JAZZ CORNER — il Blog di Leonardo Boni

Leonardo Boni

LEONARDO BONI - Un giovane economista, appassionato di basket che nei timeout coltiva un grande interesse per la musica e per il jazz.

Kenny Dorham - Afrocuban

di Leonardo Boni - mercoledì 03 dicembre 2014 ore 22:49

Ecco finalmente la tromba di Kenny Dorham

Afrocuban non è l'album jazz che ti aspetti. Già dal nome dovremmo essere in grado di capire le influenze che troviamo all'interno di ogni pezzo, ogni traccia, ogni secondo dell'album. Il binomio Jazz-Afro non delude, e con la ciurma capitanata da Kenny si crea un'armonia unica.

Kenny Dorham suona la tromba. E' una tromba delicata, quasi soffocata, ma piena di ritmo, che ben sposa l'hard bop con il ritmo afro. Compone 8/9 dei pezzi, dove sperimenta dei suoni nuovi e geniali per il periodo, siamo nel '55 ragazzi. E le vedute sono ampie.

E' questa la magia del Jazz. Ha dentro di sè la storia della musica. Ogni nota sprigionata è fonte di innovazione. Di ispirazione. E' un pezzo di futuro che viene accennato, aspettando che qualcuno lo colga, per costruirci qualcos'altro. Ma tutto parte da qui. Da una tromba, una percussione, e un contrabbasso.

Qui, la svolta, è Art Blakey alle percussioni, il maestro Blakey. La storia del Jazz praticamente. Da lui sono partiti in tanti, e trovarlo sideliner a Dorham impreziosisce non poco. Blakey si incarna ne "La Villa" in questo album. Un maestro inarrivabile, quasi sicuramente il più importante drummer del periodo. Una bella fortuna per Dorham, avercelo amico.

Possiamo dividere l'album in due parti, dove i primi cinque pezzi sono sperimentali, segnati dalle influenze citate sopra, e con un numero di componenti maggiore, quasi a voler rendere monumentale l'opera. Dannatamente afro, questa parte. Incredibile come l'intreccio tra Blakey e la tromba di Dorham (bassa, strozzata, ma intensa, dove ogni respiro è come un'emozione a sè) sperimenti un jazz che va molto fuori dagli schemi. E' "Afrodisia" ad aprire i giochi. Si capisce subito che aria tira. Più calda, più passionale. Il jazz più nero che ci sia.

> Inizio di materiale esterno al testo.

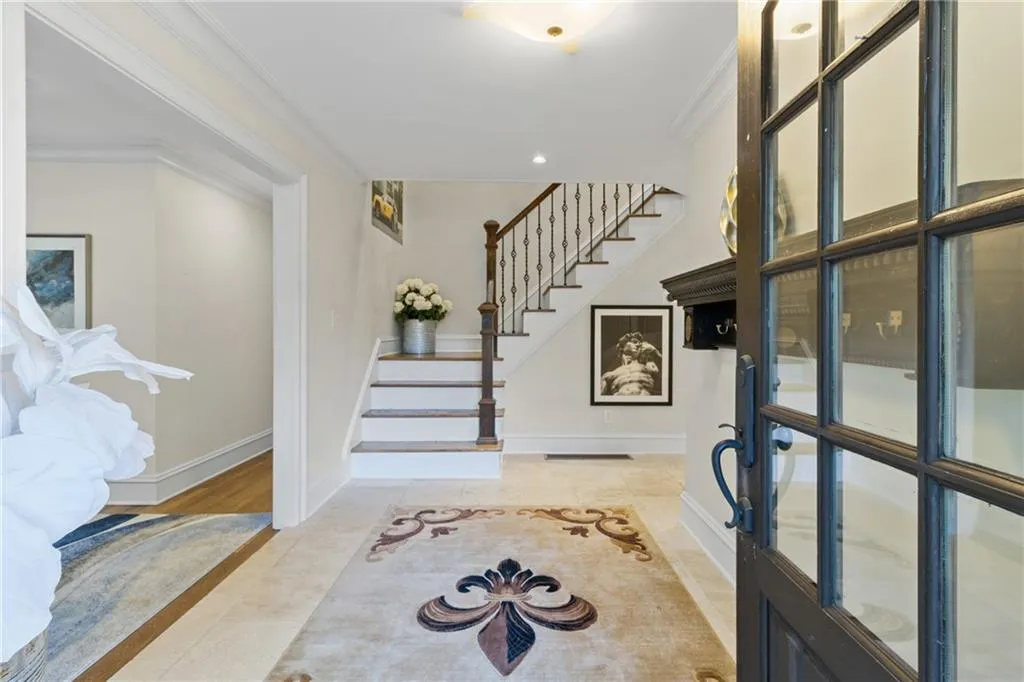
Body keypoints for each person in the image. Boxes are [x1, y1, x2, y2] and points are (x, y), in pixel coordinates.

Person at [601, 331, 662, 396]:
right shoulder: (609, 375)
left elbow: (667, 374)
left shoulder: (648, 366)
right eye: (635, 342)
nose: (638, 345)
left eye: (640, 344)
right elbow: (598, 400)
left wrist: (655, 352)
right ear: (622, 348)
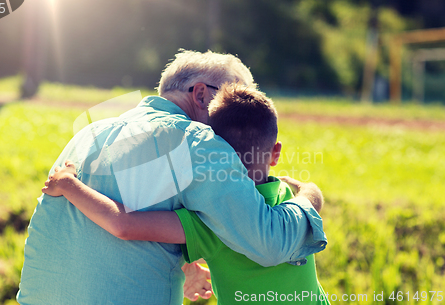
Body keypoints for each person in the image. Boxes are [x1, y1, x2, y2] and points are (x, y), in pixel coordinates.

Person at [17, 50, 327, 305]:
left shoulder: (89, 134)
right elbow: (271, 242)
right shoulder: (199, 142)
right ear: (201, 93)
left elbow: (140, 204)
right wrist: (310, 195)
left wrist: (186, 263)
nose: (232, 117)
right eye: (229, 100)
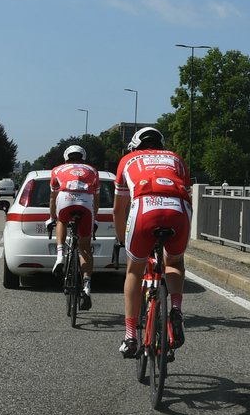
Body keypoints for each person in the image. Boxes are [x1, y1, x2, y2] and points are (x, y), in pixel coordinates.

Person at [113, 126, 191, 358]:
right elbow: (189, 196)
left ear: (135, 146)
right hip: (178, 209)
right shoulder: (176, 159)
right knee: (174, 262)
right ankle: (175, 309)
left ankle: (130, 337)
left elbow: (119, 210)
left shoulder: (127, 160)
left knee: (134, 270)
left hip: (145, 208)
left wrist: (122, 238)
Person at [49, 144, 97, 310]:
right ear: (83, 157)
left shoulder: (57, 170)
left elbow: (53, 197)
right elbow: (96, 199)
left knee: (61, 221)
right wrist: (94, 218)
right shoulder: (92, 170)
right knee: (85, 248)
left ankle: (60, 255)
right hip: (86, 203)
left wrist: (52, 217)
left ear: (66, 157)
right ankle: (86, 287)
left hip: (65, 199)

La seconda parte è classica, via le congas, via il Blakey più virtuoso, ma dentro un puro hard bop, swingante, in linea con il periodo, di gran classe, come "K.D.'s Motion".

Vorrei concentrarmi però sulla prima parte. La più interessante.

Se si ascolta bene, c'è un pianista che abbiamo trovato di recente, con un discreto talento.. sì.. è proprio Horace Silver, che presta le proprie visioni di Jazz Funk all'opera, facendo di questo lavoro un'altra di quelle ispirazioni utili a Joe Bataan, giusto per citare qualcuno.

La grandezza dell'album sono le percussioni. Non c'è storia. Quando Blakey sale in cattedra, a coordinare le congas e le cowbell, tutto torna, e crea un ritmo inarrivabile, irraggiungibile. Provare per credere in "Minor's Holiday". Unica. Costante.. dove si posa la tromba di Dorham, l'ottimo sax di Hank Mobley, e lì dietro incessante nel suo stile inconfondible, il piano di Horace Silver.

Viene tutto dal cuore in Afro-Cuban. Come l'apertura di "Basheer's Dream". Ma dove siamo? Casa mia a Milano, adesso, sembra Cuba, una calda, secca, strada dell'Havana al tramonto.

Nel '55, questo album, portò qualcosa di diverso. Un'aria calda nel Jazz. Ma non era ancora la Bossanova.. molto più strada, molto più nera. Bellissimo, da non smettere mai di ascoltarlo. Perchè scivola via, muovendosi e muovendoti.